Wednesday, February 2, 2011
Concurrent or One-Step Equating
This is the simplest method of equating two tests. It puts all the data into one file. The Rasch model requires that the two sets have matching characteristics.
Two sets came from splitting the 24 by 24 student/item nursing school test into two 12-student by 24-item tests (A and B). Each was analyzed by Ministep.
Crossplotting values, from Winsteps Table 13.1 Items, verified that the two sets performed similarly, with Item difficulties from Test B on the vertical axis and from Test A on the horizontal (y = 09861x + 0.0484 = 1.03). Also the ratio of standard deviations (S.D.) or slope was B (1.34)/ A (1.28) = 1.05. Any value near one is acceptable.
Excel and Winsteps produced the same slope value. Excel produced a higher S.D. (1.37 instead of 1.34 on Group B) as Excel makes a correction for the small number of items.
The S.D. ratio near one is an indicator that the two tests are performing in a similar manner, not a determination that they are exactly alike. There are other statistics that complete a fuller view than just using S.D.
The values for median (half way between extremes) and mode (most frequent tally) are of little use with samples of only 12 students and 24 questions, illustrated on the Estimated Item Difficulty chart above, except to indicate that the data are skewed (mean, median and mode are not the same).

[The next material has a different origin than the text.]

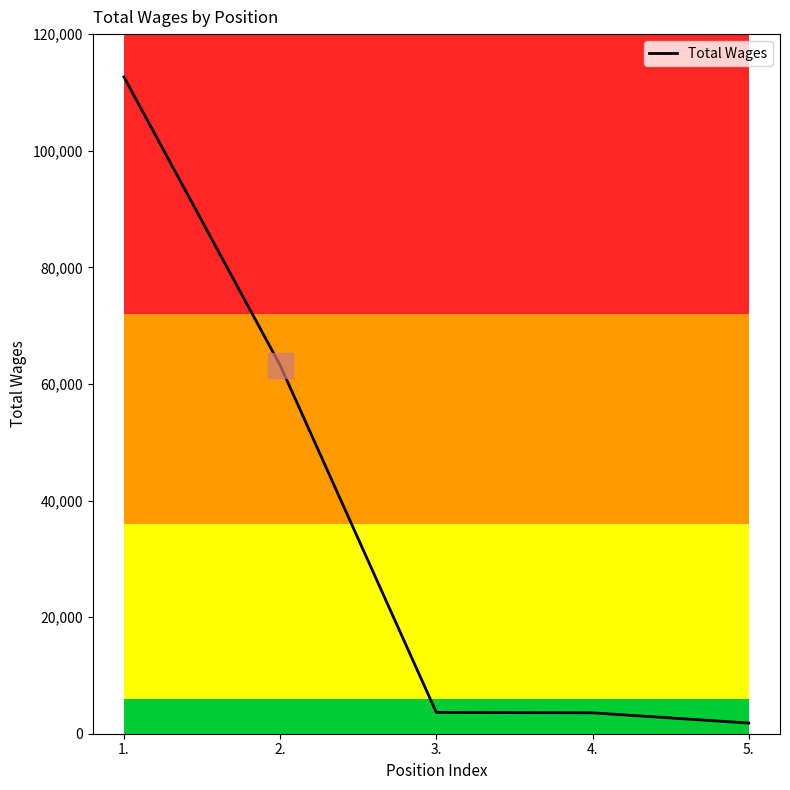

True or false: the data shows 63204 at 2..

True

Group B has almost no skew (0.05).
A value of one for kurtosis indicates the sample fits the relative height of the normal curve. Group B is very flat (-1.31). Four of the five Group B plot points are about the same height on the Item Difficulty Distribution chart. Most striking on this chart is that when two small sets of very similar data (A and B) are combined, the result (C) takes on a much different appearance. A 24 by 24 student/item matrix (about 500 data points) is near the minimum requirement for both Winsteps and PUP. Part of the change in appearance is captured in maximum, minimum and range (see top chart). All of these statistics deal with the characteristics of group performance rather than individual student or item performance.

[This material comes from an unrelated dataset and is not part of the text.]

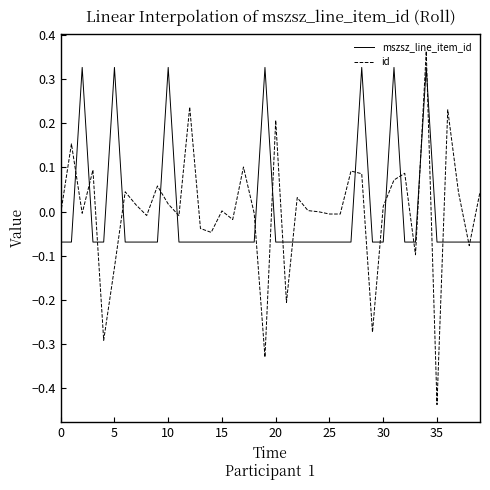

List the series in order of their peak value, highest first.

id, mszsz_line_item_id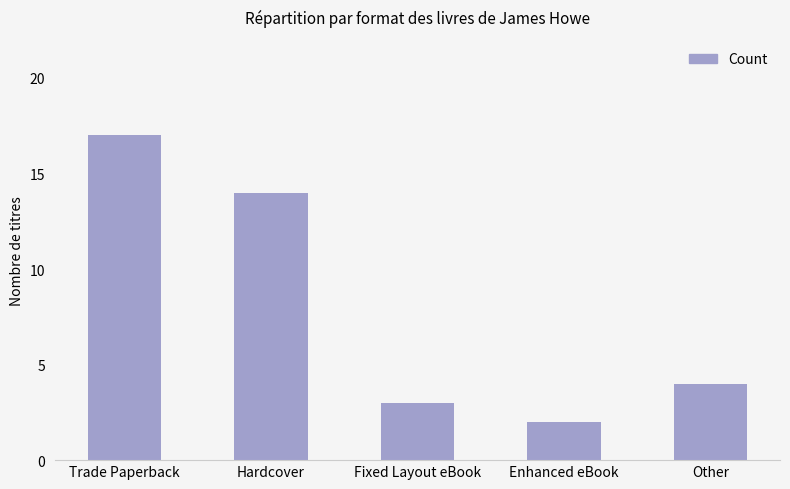

Reading left to right, list all the values displayed in this chart.

17	14	3	2	4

There is a need to keep in mind, what these basic statistics capture in numbers, as an overall perspective to specific analyses. Winsteps captures individual estimated student ability and item difficulty measures. PUP captures what individual students trust they know and their ability to use what they know: quantity and quality (with Knowledge and Judgment Scoring). Once these numbers have been obtained they are easily manipulated. Many different stories can be told from the same data, especially when students are not permitted to exercise their own judgment in reporting what they trust, on paper tests and with computer adaptive testing (CAT).